Ada sebuah kisah yang mengisahkan tentang tempat tinggal roh. Abu Bakar r.a. ditanya tentang ke mana roh itu pergi setelah ia keluar dari jasad. Maka Abu Bakar berkata : “Roh itu akan menuju ke tujuh tempat yakni : Roh para nabi ke surga Adnin, roh para ulama akhirat menuju ke surga Firdaus, roh mereka yang berbahagia menuju ke surga Illiyyina, roh para syuhada berterbangan seperti burung di surga sekehendak mereka, roh para mukmin yang berdosa akan tergantung di udara, tidak di bumi dan tidak dilangit sampai hari kiamat, roh anak-anak yang beriman akan berada di gunung dari minyak misik, dan roh orang-orang kafir akan berada dalam neraka Sijin, mereka disiksa beserta jasadnya sampai hari kiamat”.

Ikutan Setan

Sebagaimana uraian di atas wali mursyid merupakan teknokrat di bidang kerohanian. Syekh Abu Yazid Al-Bisthami berkata, “Barangsiapa menuntut ilmu tanpa Syekh (Guru Mursyid), maka setan lah sebagai Syekh (Guru Mursyid) nya”. Dalam sebuah hadist nabi bersabda: “Jadikanlah dirimu beserta Allah, jika engkau tidak bisa menjadikan kamu beserta Allah maka jadikanlah dirimu beserta dengan orang yang sudah beserta Allah”. Manusia yang sudah pasti beserta Allah tentu para Nabi dan para Auliya Allah.

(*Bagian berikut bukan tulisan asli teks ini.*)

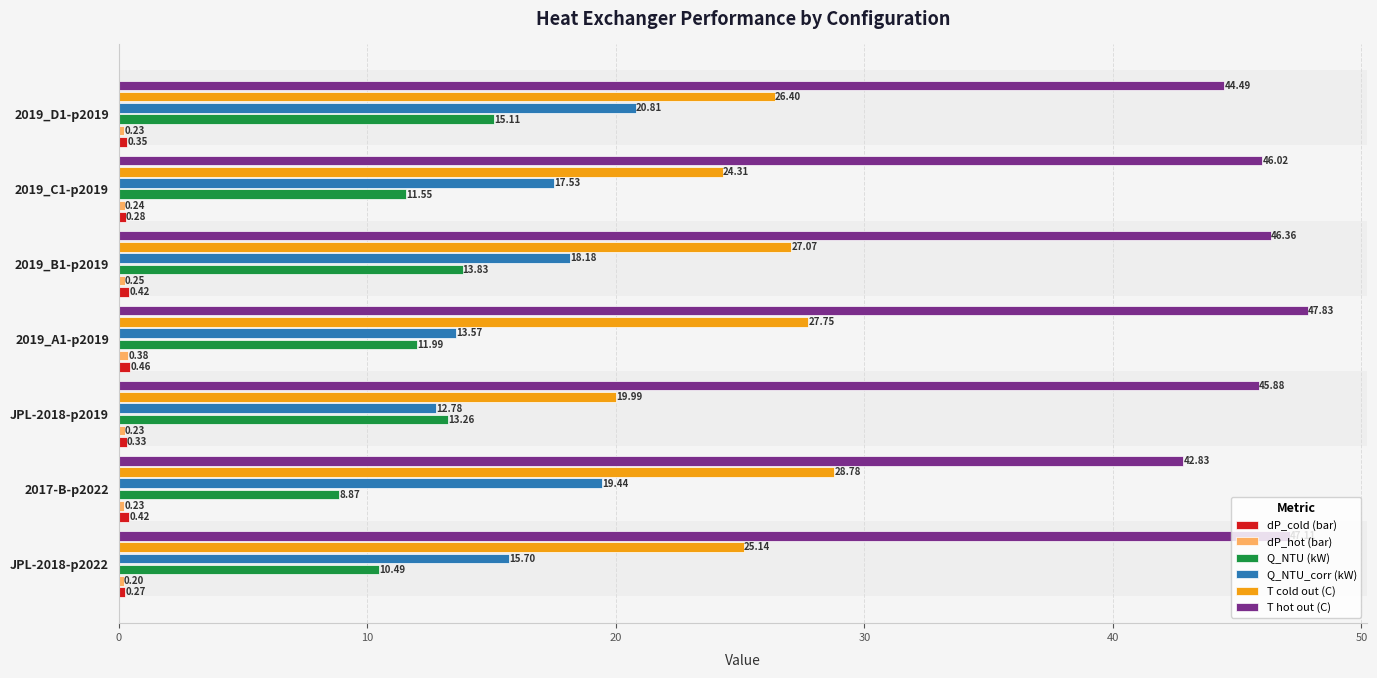

Which series has the largest total across all categories?

T hot out (C)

Sekarang Nabi telah tiada secara zahir, tetapi rohnya tetap hidup bergandengan dengan Yang Maha Hidup (Allah SWT). Karena itu, manusia wajib mencari guru yang mursyid (ulama pewaris nabi) sebagai pengganti Rasul di muka bumi, sebagai juru selamat dunia dan akhirat. Karena rohani guru tersebut senantiasa bergandengan pula dengan rohani Rasulullah. Di situlah tempat bersandar diri bukan kepada ulama dunia yang kerap menjual ayat-ayat Tuhan. Ulama dunia malah diancam oleh Tuhandengan azab yang paling pedih.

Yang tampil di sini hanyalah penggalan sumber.